Demonstrou-se no presente artigo os beneficiados pela conciliação. Em resumo, podemos concluir que a conciliação é viável ao Poder Judiciário, que resolveria sua crise por meio de um mecanismo eficaz, informal, barato e célere, bem como para os litigantes habituais, que celebrariam acordos lesivos com as partes frágeis, as quais mais sofrem com a lentidão processual e com o cenário atual do Poder Judiciário e, assim, estariam dispostas a realizarem maus acordos, do que esperarem por um bom processo ou uma boa sentença.

Não bastasse isso, a problemática é ainda pior se analisado o tratamento atribuído à conciliação no Brasil, em especial a semana da conciliação, que tem grande apoio do Poder Judiciário. Essa semana tem o objetivo de conciliar o maior número de processos no período de sua realização, logo, preocupa-se com o critério quantitativo. Além disso, a propaganda realizada acerca dessa semana tem gerado grande aderência dos litigantes mais frágeis.

Esse parece ser o caminho trilhado pelo Novo Código de Processo Civil quando obriga a realização da audiência de conciliação. A obrigatoriedade de uma audiência consensual, a dificuldade em descartá-la e também a multa imposta ao litigante que se ausenta na oportunidade de resolver o seu conflito pacificamente parecem indicar que a Lei processualista, de forma velada, também privilegiará a quantidade em detrimento da qualidade. Quanto mais se resolver, mais alívio estatal.

A prevalência do critério quantitativo, em se tratando de conciliação, é preocupante porque se trata de um mecanismo que visa a pacificação social. Seu desvirtuamento, ou melhor, a não observância da qualidade dos acordos, gera como consequência a não pacificação social, a resolução paliativa dos conflitos, a permanência do atrito entre as partes.

Quer-se dizer, em outras palavras, que a parte mais frágil na relação jurídica aceitará o mau acordo, porque o seu conflito urge de uma resolução rápida, o que poderá não acontecer diante do Poder Judiciário. E este afeta ainda mais a parte mais frágil porque altera a finalidade da conciliação, abandonando a pacificação social e optando pelo alívio estatal, o que culmina na máquina de acordos, acordos lesivos, pressões para que os acordos sejam feitos e caminhos que culminam, ao final, na realização do acordo.

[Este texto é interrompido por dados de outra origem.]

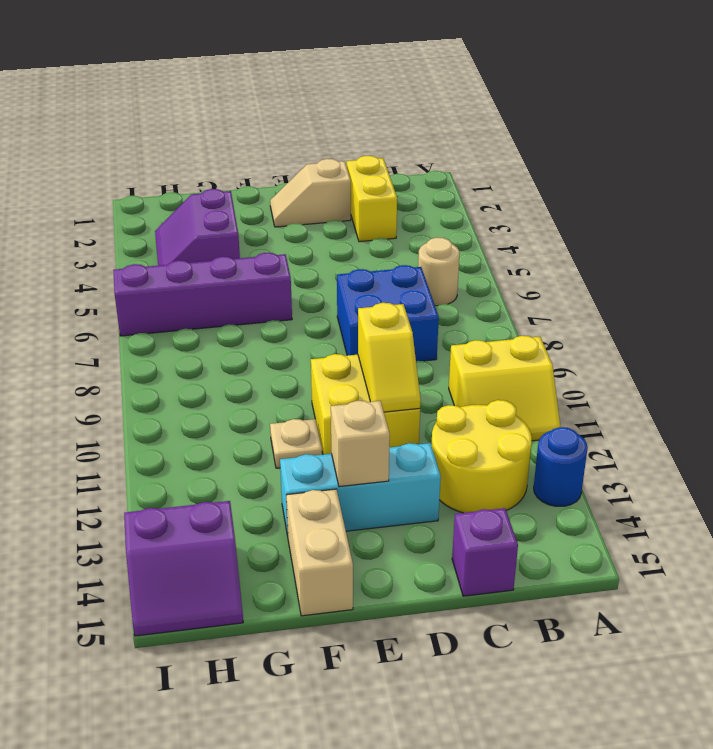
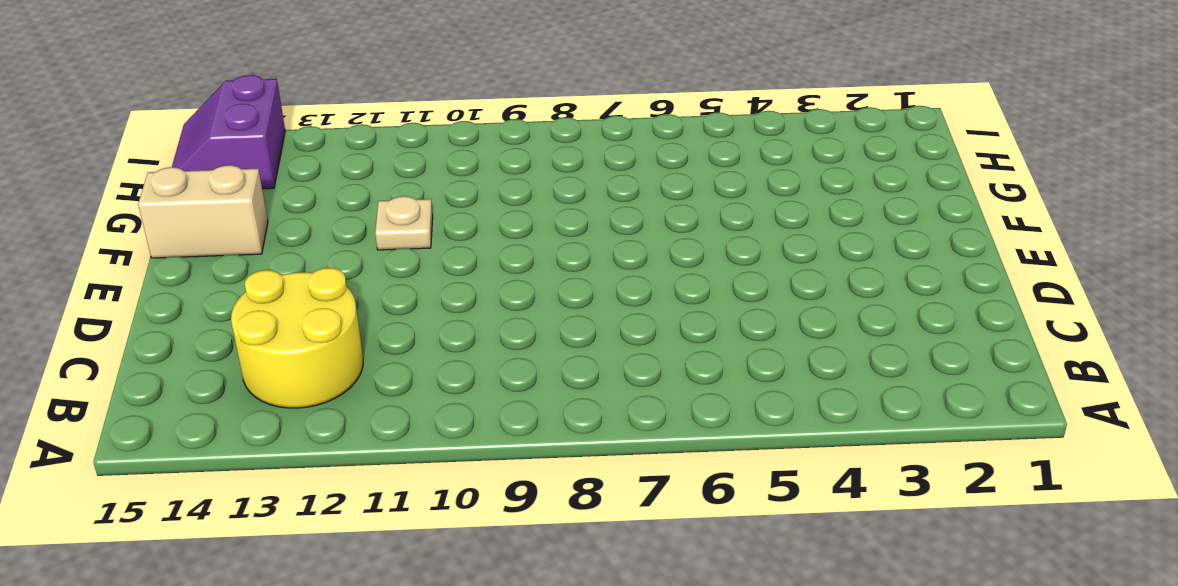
none -> yellow 2x2 slope [449,336,560,441]
none -> blue 1x1 round brick [534,427,588,506]
none -> tan 1x1 round brick [418,238,460,306]

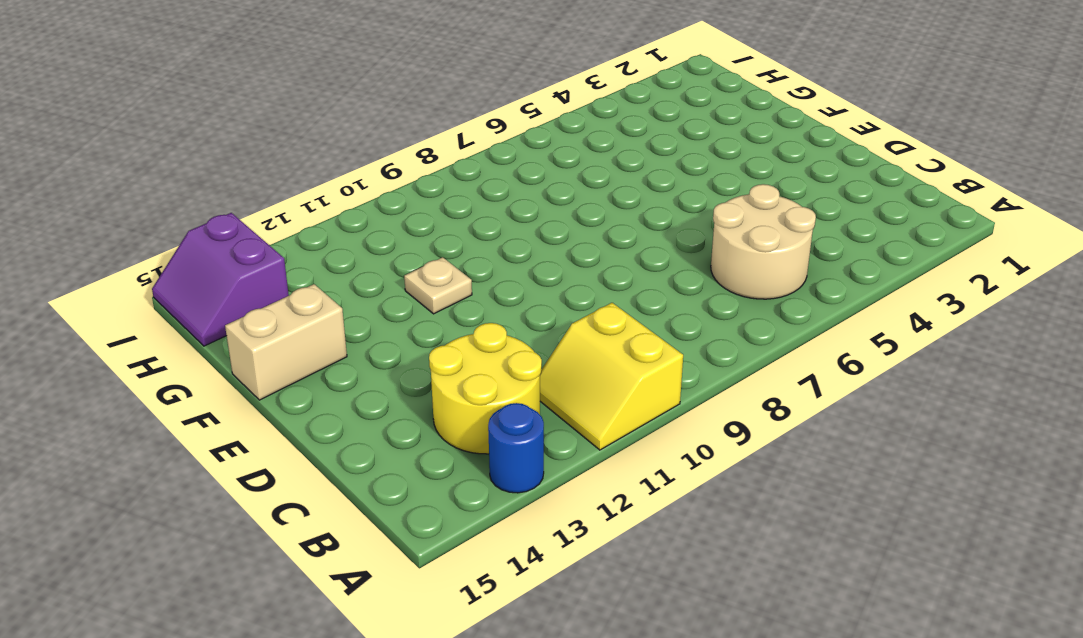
tan 2x2 round brick [711,184,816,299] -> tan 1x1 round brick [418,238,460,306]
none -> yellow 1x2 brick [347,156,397,242]
none -> blue 2x2 brick [337,265,439,361]
none -> purple 1x1 brick [452,508,518,596]

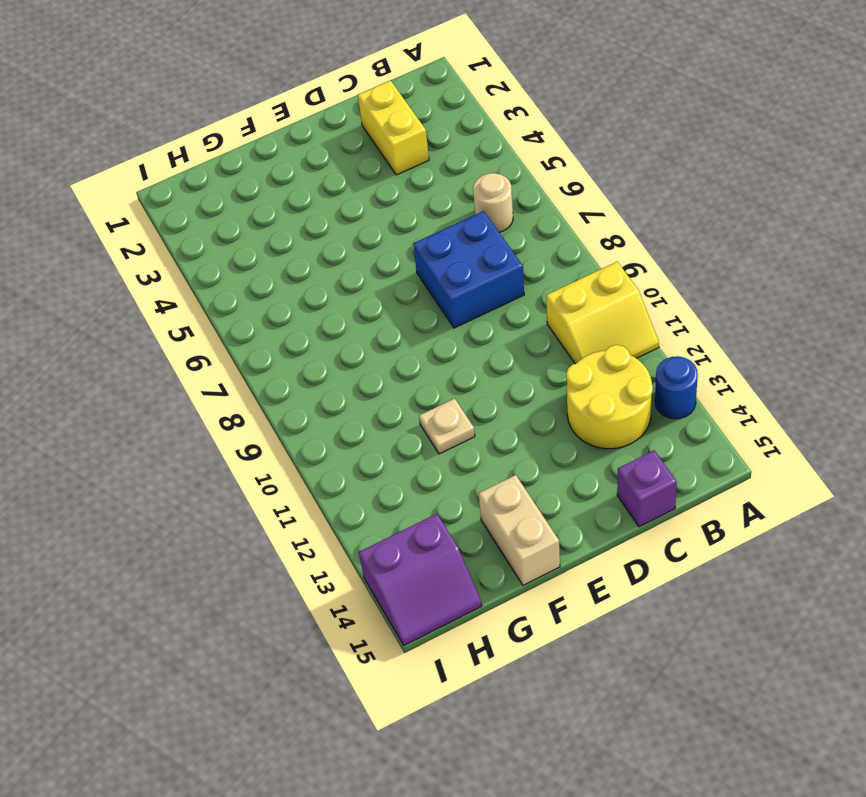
none -> tan 1x2 slope [270,159,351,227]
none -> yellow 2x2 brick [311,354,420,454]
none -> cyan 1x3 brick [280,443,441,536]

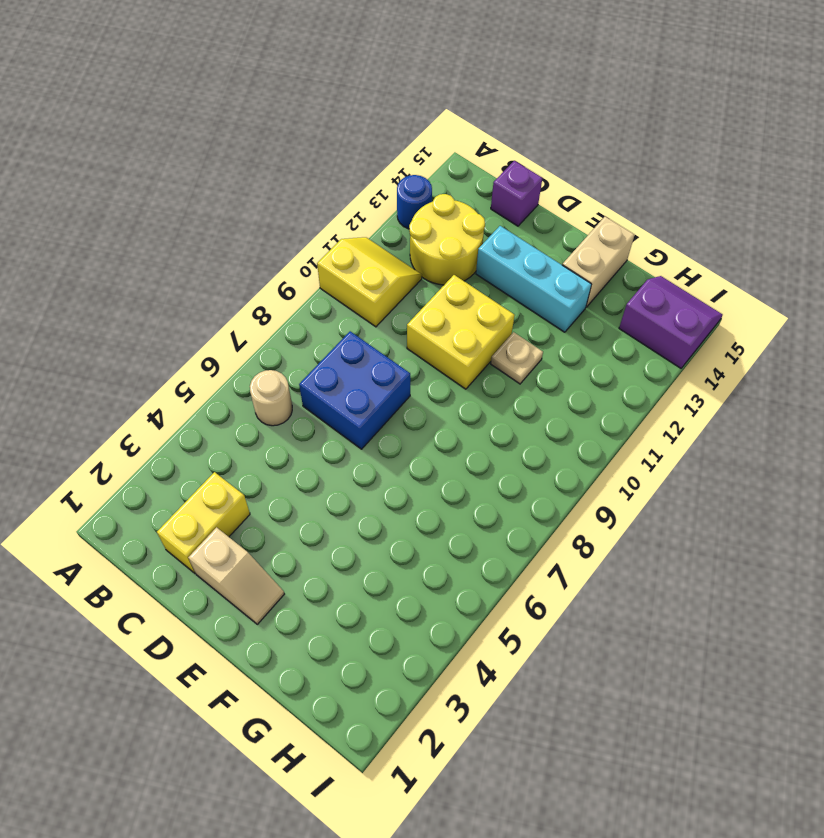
none -> purple 1x4 brick [113,253,292,336]
none -> purple 2x2 slope [155,189,240,266]
none -> yellow 1x2 slope [358,303,421,412]

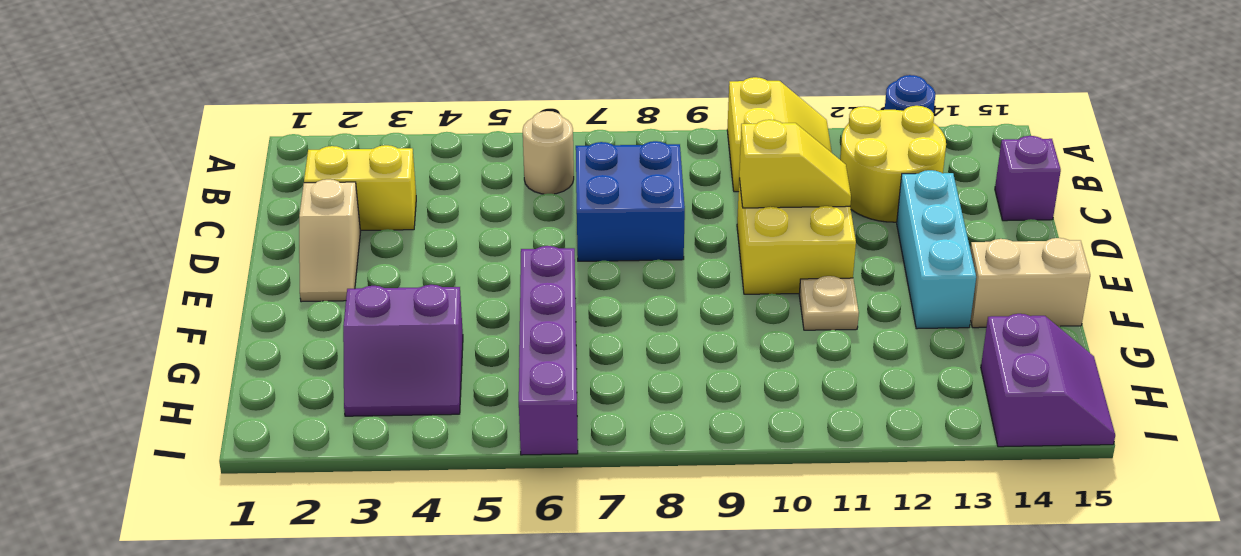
none -> tan 1x1 brick [331,401,390,487]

Isso faz com que, no futuro, o mesmo litígio retorno aos mantos da jurisdição, talvez mais gravoso, talvez menos, o que dependerá do caso concreto, mas existem grandes chances de retorno, o que traz danos à coletividade (pela falta de pacificação social) e também ao próprio Poder Judiciário (pela não resolução do conflito e pela possível intensificação do mesmo).


Notas

1 CALMON, Petrônio. Fundamentos da Mediação e da Conciliação. 2. ed. Brasília: Gazeta Jurídica, 2013, p.25-27. Para o autor, a autocomposição, a autotutela e a heterocomposição são “meios” para a soluções do conflito e não se confundem com os “métodos”, nem com “mecanismos”. O “mecanismo” para se praticar a autocomposição é a conciliação, mediação e a negociação, dentro das quais existem uma série de “técnicas” ou “métodos” apropriados. Já o “mecanismo” para se exercer a heterocomposição é o Poder Judiciário, que é o titular da jurisdição, e o “método” para tanto é o processo. Por fim, no que diz a respeito a autotutela, o autor defende que a força é o seu “método”.

2 NEVES, Daniel Amorim Assumpção. Novo Código de Processo Civil - Lei 13.105/2015. São Paulo: Editora Método, 2015, p. 306-308. Para o autor, a mesma análise crítica foi pensada.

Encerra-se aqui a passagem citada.